Here's my working version:
from textdistance import LCSStr
DEFAULT_MIN_SUBSTRING_LEN = 30
def get_doc_lcs_matches(
doc1: str,
doc2: str,
min_substring_len: int = DEFAULT_MIN_SUBSTRING_LEN
):
get_lcs = LCSStr()
while True:
# Find a satisfactory LCS:
lcs = get_lcs(doc1, doc2)
lcs_len = len(lcs)
if lcs_len < min_substring_len:
break
yield lcs
# Remove the found LCS substring from both strings:
lcs_idx_1 = doc1.find(lcs)
lcs_idx_2 = doc2.find(lcs)
doc1 = doc1[:lcs_idx_1] + doc1[lcs_idx_1 + lcs_len:]
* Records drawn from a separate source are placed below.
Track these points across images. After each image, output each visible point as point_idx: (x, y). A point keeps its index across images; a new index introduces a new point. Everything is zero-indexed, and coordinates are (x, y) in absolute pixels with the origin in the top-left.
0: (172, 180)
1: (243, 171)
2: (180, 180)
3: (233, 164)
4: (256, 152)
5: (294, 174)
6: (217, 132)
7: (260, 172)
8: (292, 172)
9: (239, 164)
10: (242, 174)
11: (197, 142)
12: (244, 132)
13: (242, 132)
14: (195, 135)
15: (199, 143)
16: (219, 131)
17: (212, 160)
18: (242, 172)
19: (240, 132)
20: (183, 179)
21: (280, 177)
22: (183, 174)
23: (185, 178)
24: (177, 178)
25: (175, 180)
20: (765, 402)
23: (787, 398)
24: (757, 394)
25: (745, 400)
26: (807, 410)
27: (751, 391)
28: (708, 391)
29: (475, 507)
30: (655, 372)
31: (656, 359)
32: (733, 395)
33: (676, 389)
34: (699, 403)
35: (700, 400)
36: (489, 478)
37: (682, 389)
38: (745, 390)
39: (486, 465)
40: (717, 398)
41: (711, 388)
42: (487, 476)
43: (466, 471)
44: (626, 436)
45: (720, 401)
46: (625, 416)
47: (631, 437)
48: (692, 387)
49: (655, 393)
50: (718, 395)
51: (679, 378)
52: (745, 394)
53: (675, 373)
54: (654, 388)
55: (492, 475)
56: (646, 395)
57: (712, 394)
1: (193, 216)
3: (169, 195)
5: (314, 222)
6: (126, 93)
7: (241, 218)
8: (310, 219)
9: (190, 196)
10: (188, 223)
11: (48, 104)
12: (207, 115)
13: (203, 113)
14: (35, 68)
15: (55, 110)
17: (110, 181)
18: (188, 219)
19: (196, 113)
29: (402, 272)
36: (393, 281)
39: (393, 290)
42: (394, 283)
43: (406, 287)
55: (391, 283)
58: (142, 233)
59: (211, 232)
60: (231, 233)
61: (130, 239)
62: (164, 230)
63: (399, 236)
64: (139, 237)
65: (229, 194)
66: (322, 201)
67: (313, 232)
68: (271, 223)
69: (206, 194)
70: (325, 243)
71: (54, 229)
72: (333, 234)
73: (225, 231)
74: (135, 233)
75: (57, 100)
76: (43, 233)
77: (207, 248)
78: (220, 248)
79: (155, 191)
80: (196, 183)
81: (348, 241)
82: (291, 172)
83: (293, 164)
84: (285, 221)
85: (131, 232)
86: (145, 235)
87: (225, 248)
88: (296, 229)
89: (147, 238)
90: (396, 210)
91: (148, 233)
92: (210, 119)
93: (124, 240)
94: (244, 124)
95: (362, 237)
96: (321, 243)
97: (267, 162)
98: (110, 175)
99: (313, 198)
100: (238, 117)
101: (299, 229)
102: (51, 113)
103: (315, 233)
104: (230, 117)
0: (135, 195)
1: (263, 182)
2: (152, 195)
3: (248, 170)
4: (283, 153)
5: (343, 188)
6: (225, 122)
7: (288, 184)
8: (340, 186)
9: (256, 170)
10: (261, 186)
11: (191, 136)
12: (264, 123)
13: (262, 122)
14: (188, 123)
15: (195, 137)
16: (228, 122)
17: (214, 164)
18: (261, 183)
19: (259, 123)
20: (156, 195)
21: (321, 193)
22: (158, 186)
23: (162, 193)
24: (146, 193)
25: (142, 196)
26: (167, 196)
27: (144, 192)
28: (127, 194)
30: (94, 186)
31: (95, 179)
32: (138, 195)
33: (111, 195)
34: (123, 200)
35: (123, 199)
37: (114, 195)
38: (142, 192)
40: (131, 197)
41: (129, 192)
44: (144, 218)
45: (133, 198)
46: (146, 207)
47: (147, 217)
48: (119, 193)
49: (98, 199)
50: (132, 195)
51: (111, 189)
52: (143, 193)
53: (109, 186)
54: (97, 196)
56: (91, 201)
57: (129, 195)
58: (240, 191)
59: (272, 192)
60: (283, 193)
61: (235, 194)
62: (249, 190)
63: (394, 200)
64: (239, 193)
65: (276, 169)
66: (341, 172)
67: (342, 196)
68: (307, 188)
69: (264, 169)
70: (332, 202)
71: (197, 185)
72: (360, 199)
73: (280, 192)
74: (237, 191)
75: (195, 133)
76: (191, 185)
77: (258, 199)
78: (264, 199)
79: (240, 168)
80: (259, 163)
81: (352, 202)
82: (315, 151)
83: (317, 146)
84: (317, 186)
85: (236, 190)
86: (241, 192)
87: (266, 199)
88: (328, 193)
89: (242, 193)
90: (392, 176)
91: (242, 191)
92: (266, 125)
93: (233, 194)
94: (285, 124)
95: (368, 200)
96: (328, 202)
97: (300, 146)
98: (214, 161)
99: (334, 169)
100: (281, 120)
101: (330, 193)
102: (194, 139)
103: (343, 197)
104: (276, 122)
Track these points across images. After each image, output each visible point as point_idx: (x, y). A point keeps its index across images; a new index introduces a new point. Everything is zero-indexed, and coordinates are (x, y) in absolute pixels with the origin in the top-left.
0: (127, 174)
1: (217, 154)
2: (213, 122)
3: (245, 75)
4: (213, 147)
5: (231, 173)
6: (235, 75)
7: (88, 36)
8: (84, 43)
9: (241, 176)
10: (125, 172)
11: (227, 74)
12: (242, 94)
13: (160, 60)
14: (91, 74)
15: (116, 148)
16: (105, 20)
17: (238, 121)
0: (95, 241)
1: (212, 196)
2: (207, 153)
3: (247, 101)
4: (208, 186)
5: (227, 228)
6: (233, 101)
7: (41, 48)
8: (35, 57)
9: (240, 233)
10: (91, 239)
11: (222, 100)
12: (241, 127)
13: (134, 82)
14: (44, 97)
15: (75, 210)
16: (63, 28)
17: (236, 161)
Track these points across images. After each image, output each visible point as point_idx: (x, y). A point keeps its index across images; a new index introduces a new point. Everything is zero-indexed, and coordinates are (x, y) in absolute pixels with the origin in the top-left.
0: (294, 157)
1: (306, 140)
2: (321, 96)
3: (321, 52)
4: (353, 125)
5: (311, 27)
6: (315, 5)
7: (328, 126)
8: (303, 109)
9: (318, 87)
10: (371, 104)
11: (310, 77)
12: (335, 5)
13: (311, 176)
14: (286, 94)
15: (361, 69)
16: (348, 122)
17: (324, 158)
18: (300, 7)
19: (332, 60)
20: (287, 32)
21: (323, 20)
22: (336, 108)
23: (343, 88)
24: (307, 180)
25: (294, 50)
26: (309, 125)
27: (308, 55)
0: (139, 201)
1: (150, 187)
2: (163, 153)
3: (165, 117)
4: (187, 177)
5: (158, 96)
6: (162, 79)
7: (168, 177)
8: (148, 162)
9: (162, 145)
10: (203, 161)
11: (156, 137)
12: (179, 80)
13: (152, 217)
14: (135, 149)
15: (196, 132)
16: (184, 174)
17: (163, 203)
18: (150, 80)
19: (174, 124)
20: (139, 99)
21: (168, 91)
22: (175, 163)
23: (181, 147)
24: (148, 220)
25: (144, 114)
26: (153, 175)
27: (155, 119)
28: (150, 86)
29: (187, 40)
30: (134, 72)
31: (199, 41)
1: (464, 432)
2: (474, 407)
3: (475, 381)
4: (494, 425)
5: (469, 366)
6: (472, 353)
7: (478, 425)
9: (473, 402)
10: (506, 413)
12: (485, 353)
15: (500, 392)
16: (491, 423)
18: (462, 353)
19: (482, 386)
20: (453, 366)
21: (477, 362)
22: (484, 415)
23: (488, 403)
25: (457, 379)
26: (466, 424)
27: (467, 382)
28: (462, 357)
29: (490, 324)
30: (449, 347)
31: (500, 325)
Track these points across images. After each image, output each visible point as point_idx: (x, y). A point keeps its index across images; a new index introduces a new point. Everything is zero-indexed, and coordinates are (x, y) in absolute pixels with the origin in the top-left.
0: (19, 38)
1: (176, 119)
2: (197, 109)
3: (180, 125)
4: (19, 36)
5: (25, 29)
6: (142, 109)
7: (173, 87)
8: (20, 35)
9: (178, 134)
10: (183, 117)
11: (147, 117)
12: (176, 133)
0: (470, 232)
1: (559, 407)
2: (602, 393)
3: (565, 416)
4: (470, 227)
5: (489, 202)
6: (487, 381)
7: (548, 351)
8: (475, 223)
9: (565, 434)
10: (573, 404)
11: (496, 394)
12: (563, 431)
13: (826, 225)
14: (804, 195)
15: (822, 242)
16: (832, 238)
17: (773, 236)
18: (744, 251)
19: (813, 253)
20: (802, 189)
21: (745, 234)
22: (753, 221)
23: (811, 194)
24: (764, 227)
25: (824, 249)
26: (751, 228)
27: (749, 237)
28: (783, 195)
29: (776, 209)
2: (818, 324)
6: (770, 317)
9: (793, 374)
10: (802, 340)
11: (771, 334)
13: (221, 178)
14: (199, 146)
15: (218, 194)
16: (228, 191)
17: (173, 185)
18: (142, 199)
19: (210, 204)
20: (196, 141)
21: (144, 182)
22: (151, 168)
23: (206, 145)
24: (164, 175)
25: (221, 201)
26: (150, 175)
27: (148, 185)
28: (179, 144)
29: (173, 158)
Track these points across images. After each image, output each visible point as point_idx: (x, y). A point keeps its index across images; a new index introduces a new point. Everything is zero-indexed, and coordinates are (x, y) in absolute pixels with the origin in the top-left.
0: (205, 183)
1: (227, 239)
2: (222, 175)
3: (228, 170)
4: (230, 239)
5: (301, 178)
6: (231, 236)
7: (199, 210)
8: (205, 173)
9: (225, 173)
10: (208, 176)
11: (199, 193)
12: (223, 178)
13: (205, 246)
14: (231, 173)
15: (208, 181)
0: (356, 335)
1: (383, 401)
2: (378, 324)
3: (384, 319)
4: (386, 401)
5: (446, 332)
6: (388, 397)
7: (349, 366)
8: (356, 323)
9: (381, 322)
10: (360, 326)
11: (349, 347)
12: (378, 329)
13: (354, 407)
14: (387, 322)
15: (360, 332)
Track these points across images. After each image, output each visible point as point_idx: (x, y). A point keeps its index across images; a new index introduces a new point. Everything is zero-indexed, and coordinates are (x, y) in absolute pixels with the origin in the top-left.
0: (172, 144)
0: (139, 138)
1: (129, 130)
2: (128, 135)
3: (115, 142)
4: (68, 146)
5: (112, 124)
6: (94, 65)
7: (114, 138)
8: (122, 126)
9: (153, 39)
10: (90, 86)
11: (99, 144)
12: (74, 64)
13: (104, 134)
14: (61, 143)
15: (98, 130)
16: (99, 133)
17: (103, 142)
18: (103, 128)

doc2 = doc2[:lcs_idx_2] + doc2[lcs_idx_2 + lcs_len:]
def get_similarity(
doc1: str,
doc2: str,
min_substring_len: int = DEFAULT_MIN_SUBSTRING_LEN,
stop_score: float = None
):
matches = []
doc1_len = len(doc1)
count = 0
score = 0.0
for match in get_doc_lcs_matches(doc1, doc2, min_substring_len):
matches.append(match)
count += len(match)
score = count / doc1_len
if stop_score and score >= stop_score:
break
return {
"count": count,
"score": score,
"matches": matches
}
I've added stop_score as a way to stop early if a certain plagiarism threshold has been reached, which helps speed this up considerably for my use case.
My problem is, however, this is still extremely slow for large documents (1 MB+), and I have to process quite a few!
I'm wondering if anyone can suggest anything that would improve efficiency? I'm also open to alternative solutions to my original problem.
--- UPDATE ---
@Pseudonym suggested tokenising. I considered this, but it won't suit my use case unfortunately:
- The documents are technical in nature and are about the same subject, so the vocabulary set is rather small.
- The kind of plagiarism I'm looking for is exclusively the copy & paste variety. I don't particular care to catch slight modifications, so don't need fuzzy or semantic matching.
Hence my current algorithm focuses on LCSS.